During the closing transactions to the end of this time period (month), the total amount debited in Class 5-1-01-001 will be how credited to this Class 5 account, and debited to the Work in Process account in the Other Assets of the General Accounting.
The same transactions must be recorded in the account of Class 6-1-01-001.Now it will be possible to see in this Work in Process account of Class 0: there is a difference between the amount in the debit and those in the credit. This is actually just the Work in Process that must be recorded in the group of Other Assets of the external Chart of Account.

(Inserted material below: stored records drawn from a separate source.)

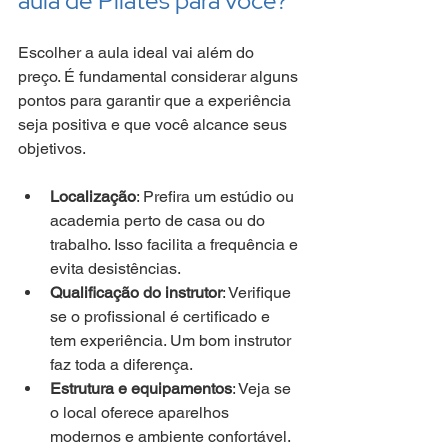
aula de Pilates para você?
Escolher a aula ideal vai além do 
preço. É fundamental considerar alguns 
pontos para garantir que a experiência 
seja positiva e que você alcance seus 
objetivos.
Localização
: Prefira um estúdio ou 
academia perto de casa ou do 
trabalho. Isso facilita a frequência e 
evita desistências.
Qualificação do instrutor
: Verifique 
se o profissional é certificado e 
tem experiência. Um bom instrutor 
faz toda a diferença.
Estrutura e equipamentos
: Veja se 
o local oferece aparelhos 
modernos e ambiente confortável.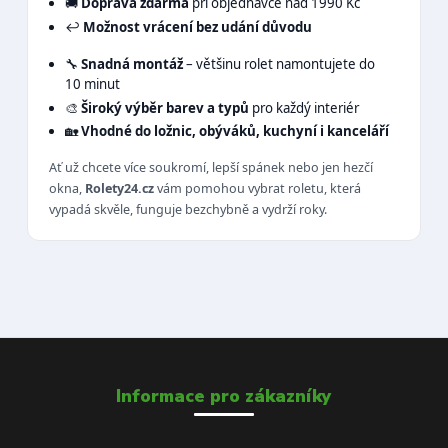
🚚
Doprava zdarma
při objednávce nad 1990 Kč
↩️
Možnost vrácení bez udání důvodu
🔧
Snadná montáž
– většinu rolet namontujete do
10 minut
🎨
Široký výběr barev a typů
pro každý interiér
🏡
Vhodné do ložnic, obýváků, kuchyní i kanceláří
Ať už chcete více soukromí, lepší spánek nebo jen hezčí
okna,
Rolety24.cz
vám pomohou vybrat roletu, která
vypadá skvěle, funguje bezchybně a vydrží roky.
Informace pro zákazníky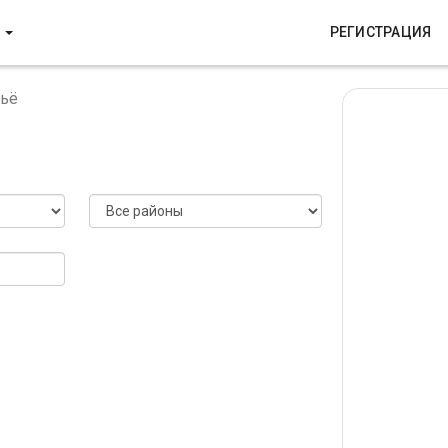
Р
РЕГИСТРАЦИЯ
льё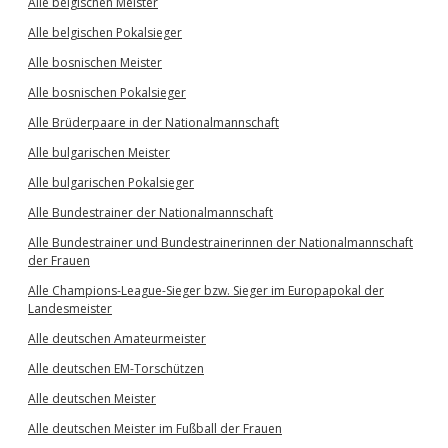
Alle belgischen Meister
Alle belgischen Pokalsieger
Alle bosnischen Meister
Alle bosnischen Pokalsieger
Alle Brüderpaare in der Nationalmannschaft
Alle bulgarischen Meister
Alle bulgarischen Pokalsieger
Alle Bundestrainer der Nationalmannschaft
Alle Bundestrainer und Bundestrainerinnen der Nationalmannschaft
der Frauen
Alle Champions-League-Sieger bzw. Sieger im Europapokal der
Landesmeister
Alle deutschen Amateurmeister
Alle deutschen EM-Torschützen
Alle deutschen Meister
Alle deutschen Meister im Fußball der Frauen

An Analysis of Exhibit 7-02
If we start a production which we plan to be produce during several month of this year:
The first month, we charge 5-1-01-001 with raw material, direct labor and indirect cost. A total of $ 40 thousand. During the month the finished units of this product were transferred to the Finished Goods Inventory. Class 6-1-01-001 will be credited each time we transfer units to the inventory and in Class 7 the Inventory account will be debited.
But we have some work in process at the end of this first month: Class 6 will be credited with not more than $36. Not the same amount as debited in Class S.
Month end closing will show on the Work in Process account in the Other Assets an ending debit balance of $4. Next month this same amount will be the beginning balance on this account of Work in Process.
During the second month of production, the normal effectiveness is sustained, and the units in the work in process of last month are also finished. This means, that during the second month of production, the Direct Production Department would transfer as finished units a total value of $40. This amount is built up by the $4 of the work in process from last month and the normal production effectiveness of $36 per month.
An Important Point.
The Work in Process ending balance will stay at the same level of $40 if the effectiveness of production stays at the same level during all month of this production. As mentioned before, the production is expressed in Standard Cost.
If in a month, the Work in Process goes up from $4 to 6 this is an indication that the work in process amount at the end of this month increased. Why? We have to analyze the situation. Is more raw material left in the Direct Production Department? Are more finished units in process?
This Work in Process fluctuation from one month to the next must be identified to get a clear picture of what is happening in the Direct Production Department.
If the amount of Work in Process increases from month to month - this could be a sign of mismanagement of material and/or supplies. The material/supplies are still laying around in some production departments, as a consequence that they have received raw material to the department, but this material is not going out of the Direct Production department as finished product, rather as stolen goods.